Question

2073. Time Needed to Buy Tickets

中文文档

Description

There are n people in a line queuing to buy tickets, where the 0th person is at the front of the line and the (n - 1)th person is at the back of the line.

You are given a 0-indexed integer array tickets of length n where the number of tickets that the ith person would like to buy is tickets[i].

Each person takes exactly 1 second to buy a ticket. A person can only buy 1 ticket at a time and has to go back to the end of the line (which happens instantaneously) in order to buy more tickets. If a person does not have any tickets left to buy, the person will leave the line.

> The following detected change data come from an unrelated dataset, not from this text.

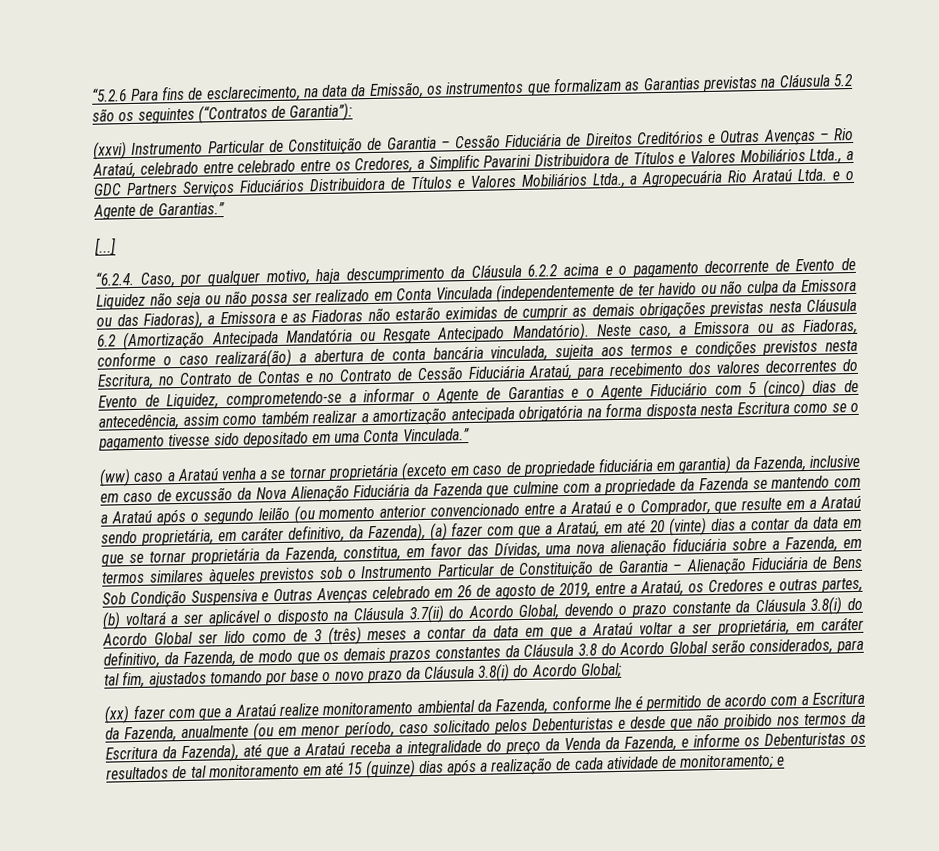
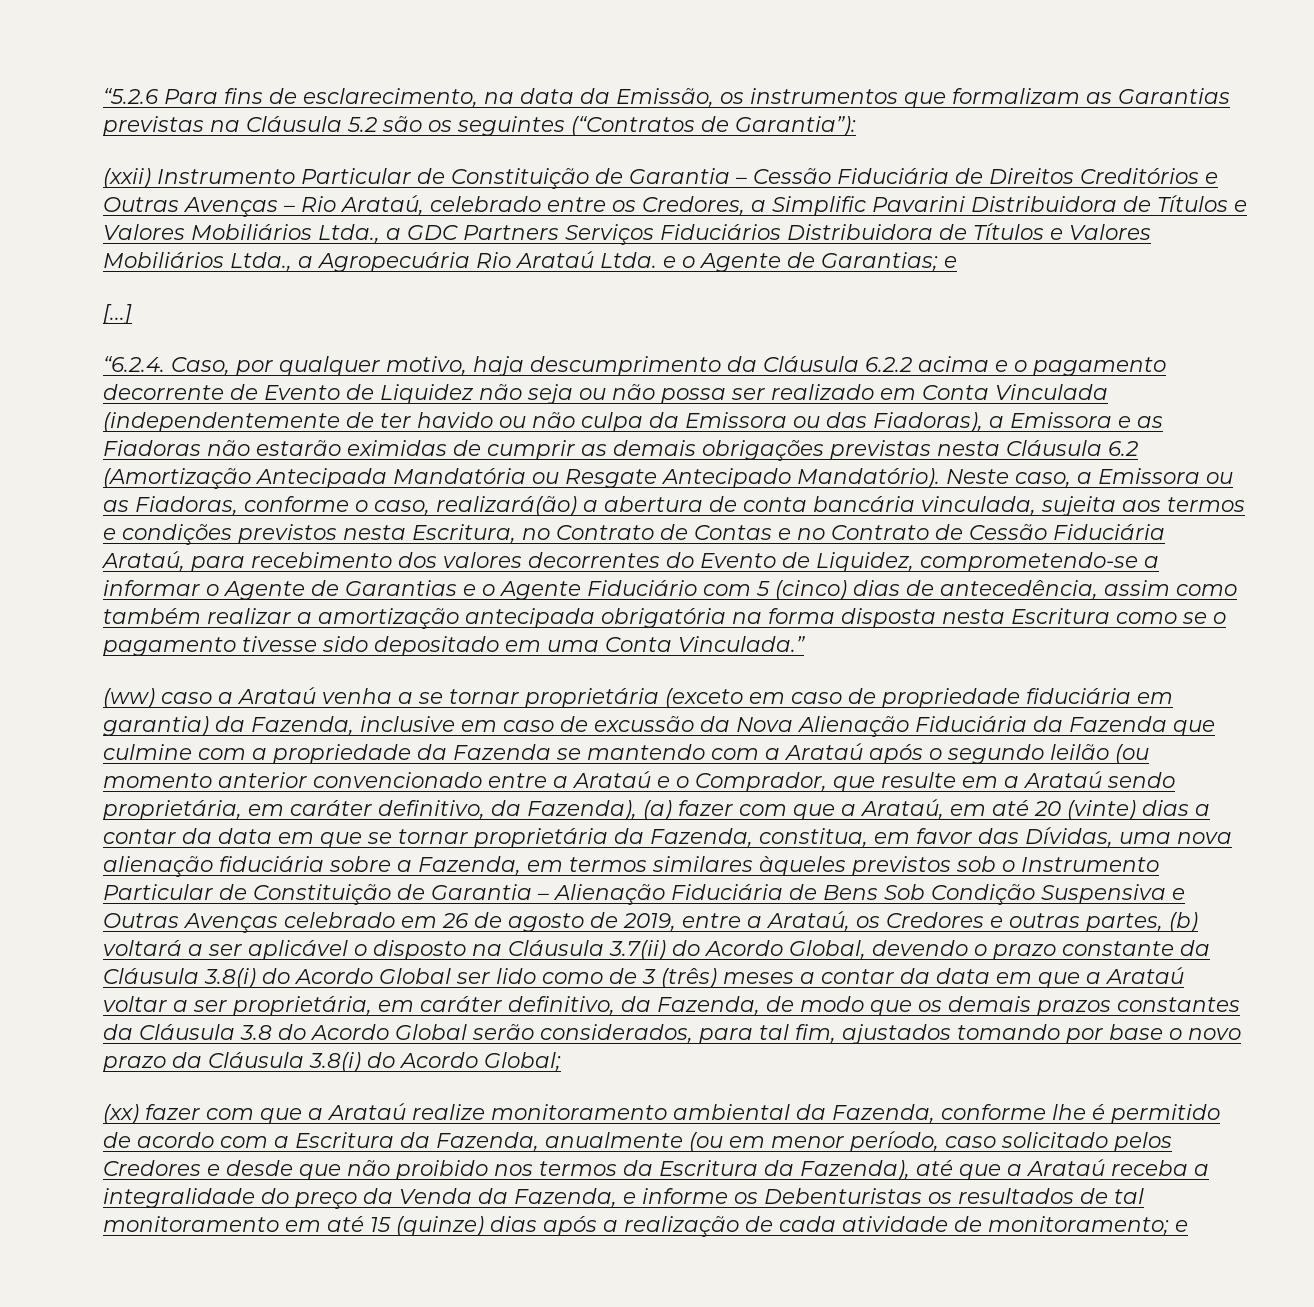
[93,141,128,160] (xxvi) -> [102,168,151,188] (xxii)
[237,159,332,173] celebrado entre -> (606, 204) none
[157,202,225,216] Garantias.” -> [820,252,957,272] Garantias; e
[178,355,209,366] caso -> [373,500,430,516] caso,
[531,717,614,731] Debenturistas -> [102,1160,201,1176] Credores

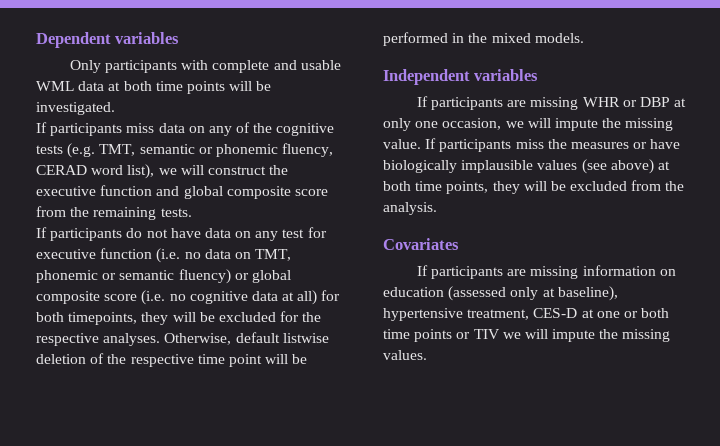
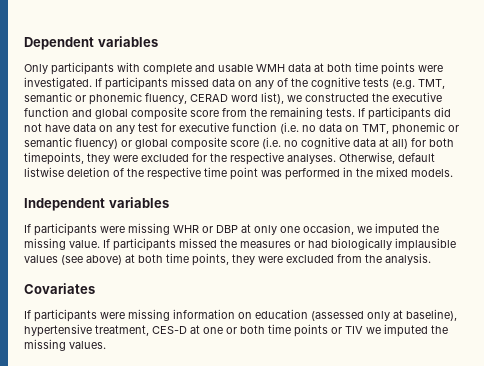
[36,81,74,91] WML -> [256,64,285,72] WMH
[229,81,272,91] will be -> [418,65,443,72] were
[36,122,155,136] // If participants miss -> [95,77,209,90] If participants missed
[180,165,266,175] will construct -> [305,93,369,102] constructed
[36,227,143,241] // If participants do -> [358,107,451,120] If participants did
[172,312,215,322] will be -> [113,155,138,162] were
[265,354,308,364] will be -> [261,170,282,177] was
[507,100,527,107] are -> [100,226,125,233] were
[527,118,598,131] will impute -> [375,223,419,236] imputed
[515,139,544,149] miss -> [179,238,217,248] missed
[650,139,681,149] have -> [308,240,328,248] had
[523,181,566,191] will be -> [258,256,283,263] were
[507,269,527,276] are -> [100,312,125,319] were
[524,329,596,342] will impute -> [384,324,428,337] imputed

Return _the time taken for the person at position _k_ __(0-indexed)_ _to finish buying tickets_.

 

Example 1:

Input: tickets = [2,3,2], k = 2
Output: 6
Explanation: 
- In the first pass, everyone in the line buys a ticket and the line becomes [1, 2, 1].
- In the second pass, everyone in the line buys a ticket and the line becomes [0, 1, 0].
The person at position 2 has successfully bought 2 tickets and it took 3 + 3 = 6 seconds.

Example 2:

Input: tickets = [5,1,1,1], k = 0
Output: 8
Explanation:
- In the first pass, everyone in the line buys a ticket and the line becomes [4, 0, 0, 0].
- In the next 4 passes, only the person in position 0 is buying tickets.
The person at position 0 has successfully bought 5 tickets and it took 4 + 1 + 1 + 1 + 1 = 8 seconds.

 

Constraints:

• n == tickets.length
• 1 <= n <= 100
• 1 <= tickets[i] <= 100
• 0 <= k < n

Solutions

Solution 1

class Solution:
  def timeRequiredToBuy(self, tickets: List[int], k: int) -> int:
    ans = 0
    for i, t in enumerate(tickets):
      if i <= k:
        ans += min(tickets[k], t)
      else:
        ans += min(tickets[k] - 1, t)
    return ans

class Solution {
  public int timeRequiredToBuy(int[] tickets, int k) {
    int ans = 0;
    for (int i = 0; i < tickets.length; i++) {
      if (i <= k) {
        ans += Math.min(tickets[k], tickets[i]);
      } else {
        ans += Math.min(tickets[k] - 1, tickets[i]);
      }
    }
    return ans;
  }
}

class Solution {
public:
  int timeRequiredToBuy(vector<int>& tickets, int k) {
    int ans = 0;
    for (int i = 0; i < tickets.size(); ++i) {
      if (i <= k) {
        ans += min(tickets[k], tickets[i]);
      } else {
        ans += min(tickets[k] - 1, tickets[i]);
      }
    }
    return ans;
  }
};

func timeRequiredToBuy(tickets []int, k int) int {
  ans := 0
  for i, t := range tickets {
    if i <= k {
      ans += min(tickets[k], t)
    } else {
      ans += min(tickets[k]-1, t)
    }
  }
  return ans
}

function timeRequiredToBuy(tickets: number[], k: number): number {
  const n = tickets.length;
  let target = tickets[k] - 1;
  let ans = 0;
  // round1
  for (let i = 0; i < n; i++) {
    let num = tickets[i];
    if (num <= target) {
      ans += num;
      tickets[i] = 0;
    } else {
      ans += target;
      tickets[i] -= target;
    }
  }

  // round2
  for (let i = 0; i <= k; i++) {
    let num = tickets[i];
    ans += num > 0 ? 1 : 0;
  }
  return ans;
}